The bridge is 380 yards long, divided into seven sections that grant visitors the chance to start breathing again each time they "land" on a tree. Only one person is allowed on each section at a time, balancing on a one-foot-wide plank of wood that is stretched across a series of ladders held up by fishing nets and cables. The Kakum National Park bridge is the only one of its kind in Africa.

As CARE's Samuel Oduro Sarpong says: "This is not an experience you would like to have twice."

The vantage point offers an incomparable view. The park is home to 600 species of butterflies, 300 species of birds, 80 types of monkeys and eight species of snakes, including the black cobra and the python. The 360-square-kilometer park also houses elephants, antelopes and leopards. You're not likely to see any of them, but there's something fantastic about being suspended in their midst, bouncing through their world.

The Upper Guinean forest stretches across West Africa and is home to plants and animals found nowhere else on the earth. Mainly an evergreen forest, it includes a variety of habitats, from swamps to dry ridge. For thousands of years, the forest lived undisturbed. Since the turn of the century, however, people have increasingly encroached. Needing food and fuel, they have cut down trees, farmed and hunted the animals.

Lynn walking
Africa's only hanging rope walkway offers brave tourists an unparalleled view of Ghana's flora and fauna.
© 2000 Tim Zielenbach/Contact Press Images

One hundred years ago, there were 8.2 million hectares of forest in Ghana. There are now 1.7 million. Between 1960-1990, people cleared 1/5 of the earth's tropical forest. Each year, another 15.9 million hectares - the size of Ghana - are destroyed. If trends continue, one-quarter of all species may become extinct in the next 30 years.

To stem the tide, CARE works with farmers in the southwestern part of Ghana to preserve the existing natural forest, promote sustainable agricultural practices and develop alternative income-generating activities. In short, the farmers find long-term ways to meet their needs for food and fuel without sacrificing their forest and rich farmland.

CARE helps 400 farm families cultivate new types of cash crops, such as black pepper and kola nuts, that grow in shade. They share techniques about improving soil fertility. Farmers develop new ways to make money, such as beekeeping and growing snails.

The Gwira Banso Project involves many partners, including the landowners of Gwira Banso, the forestry department, a Ghanaian timber firm and a Danish timber trading firm.

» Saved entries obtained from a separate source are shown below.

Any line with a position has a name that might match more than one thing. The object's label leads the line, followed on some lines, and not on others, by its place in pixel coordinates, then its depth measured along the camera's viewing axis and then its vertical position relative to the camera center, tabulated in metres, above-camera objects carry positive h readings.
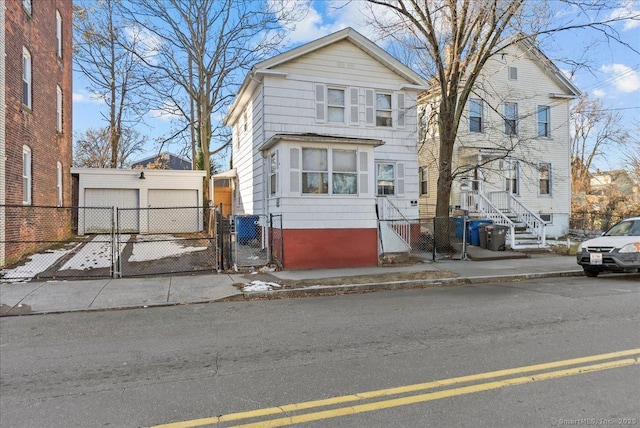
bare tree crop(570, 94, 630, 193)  35.19 +6.50
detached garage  19.73 +0.98
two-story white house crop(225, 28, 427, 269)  11.70 +2.18
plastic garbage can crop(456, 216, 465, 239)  17.88 -0.59
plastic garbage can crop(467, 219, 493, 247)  16.33 -0.63
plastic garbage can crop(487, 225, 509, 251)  14.89 -0.87
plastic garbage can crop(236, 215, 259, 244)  16.16 -0.49
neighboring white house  19.08 +3.36
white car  9.84 -0.93
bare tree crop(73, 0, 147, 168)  21.45 +9.27
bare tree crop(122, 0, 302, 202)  20.78 +8.14
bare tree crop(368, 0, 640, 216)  13.17 +5.87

"We want to try to protect what is left of the forest," said Eddie Prah, project coordinator, who works for the Danish DLH Group. "We are trying to encourage the farmers to do better agricultural practices, so they will not feel the need to clear the forest. In the long run, their standard of living should become better."

Finding long-term solutions that benefit many is a common thread throughout CARE's work in Ghana. Everywhere we went, we met people like Francis Konadu of the kente factory, whose gift I'll never forget. People who are working hard to improve their own lives, but who also know the importance of doing for others.